-- Request --
Reproduce every line of the records below word for word, keeping their original order.

-- Given information --
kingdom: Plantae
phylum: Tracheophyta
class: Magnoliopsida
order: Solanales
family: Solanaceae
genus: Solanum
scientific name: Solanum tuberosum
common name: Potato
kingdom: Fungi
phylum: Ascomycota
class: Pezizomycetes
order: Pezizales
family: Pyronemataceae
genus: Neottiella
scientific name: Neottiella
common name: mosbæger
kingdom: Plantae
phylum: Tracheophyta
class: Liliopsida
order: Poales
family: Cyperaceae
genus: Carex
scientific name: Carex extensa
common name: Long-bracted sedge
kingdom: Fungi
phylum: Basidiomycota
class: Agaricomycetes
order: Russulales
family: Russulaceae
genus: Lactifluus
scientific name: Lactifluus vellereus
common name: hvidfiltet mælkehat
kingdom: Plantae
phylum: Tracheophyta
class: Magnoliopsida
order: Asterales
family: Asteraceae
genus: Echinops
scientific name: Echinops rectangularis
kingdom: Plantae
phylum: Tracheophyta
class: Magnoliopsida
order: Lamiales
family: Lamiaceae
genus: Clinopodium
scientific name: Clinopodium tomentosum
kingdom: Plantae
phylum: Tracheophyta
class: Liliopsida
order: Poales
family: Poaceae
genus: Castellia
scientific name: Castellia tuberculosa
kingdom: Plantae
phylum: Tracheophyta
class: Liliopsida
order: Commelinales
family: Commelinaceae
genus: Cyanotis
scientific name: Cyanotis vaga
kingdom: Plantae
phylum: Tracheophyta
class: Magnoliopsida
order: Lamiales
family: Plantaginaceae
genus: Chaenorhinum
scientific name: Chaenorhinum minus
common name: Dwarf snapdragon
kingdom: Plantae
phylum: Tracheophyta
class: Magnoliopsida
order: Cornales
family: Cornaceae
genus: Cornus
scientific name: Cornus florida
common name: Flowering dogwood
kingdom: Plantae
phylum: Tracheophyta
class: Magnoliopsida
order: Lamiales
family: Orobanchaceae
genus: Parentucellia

-- Answer to this exercise --
kingdom: Plantae
phylum: Tracheophyta
class: Magnoliopsida
order: Solanales
family: Solanaceae
genus: Solanum
scientific name: Solanum tuberosum
common name: Potato
kingdom: Fungi
phylum: Ascomycota
class: Pezizomycetes
order: Pezizales
family: Pyronemataceae
genus: Neottiella
scientific name: Neottiella
common name: mosbæger
kingdom: Plantae
phylum: Tracheophyta
class: Liliopsida
order: Poales
family: Cyperaceae
genus: Carex
scientific name: Carex extensa
common name: Long-bracted sedge
kingdom: Fungi
phylum: Basidiomycota
class: Agaricomycetes
order: Russulales
family: Russulaceae
genus: Lactifluus
scientific name: Lactifluus vellereus
common name: hvidfiltet mælkehat
kingdom: Plantae
phylum: Tracheophyta
class: Magnoliopsida
order: Asterales
family: Asteraceae
genus: Echinops
scientific name: Echinops rectangularis
kingdom: Plantae
phylum: Tracheophyta
class: Magnoliopsida
order: Lamiales
family: Lamiaceae
genus: Clinopodium
scientific name: Clinopodium tomentosum
kingdom: Plantae
phylum: Tracheophyta
class: Liliopsida
order: Poales
family: Poaceae
genus: Castellia
scientific name: Castellia tuberculosa
kingdom: Plantae
phylum: Tracheophyta
class: Liliopsida
order: Commelinales
family: Commelinaceae
genus: Cyanotis
scientific name: Cyanotis vaga
kingdom: Plantae
phylum: Tracheophyta
class: Magnoliopsida
order: Lamiales
family: Plantaginaceae
genus: Chaenorhinum
scientific name: Chaenorhinum minus
common name: Dwarf snapdragon
kingdom: Plantae
phylum: Tracheophyta
class: Magnoliopsida
order: Cornales
family: Cornaceae
genus: Cornus
scientific name: Cornus florida
common name: Flowering dogwood
kingdom: Plantae
phylum: Tracheophyta
class: Magnoliopsida
order: Lamiales
family: Orobanchaceae
genus: Parentucellia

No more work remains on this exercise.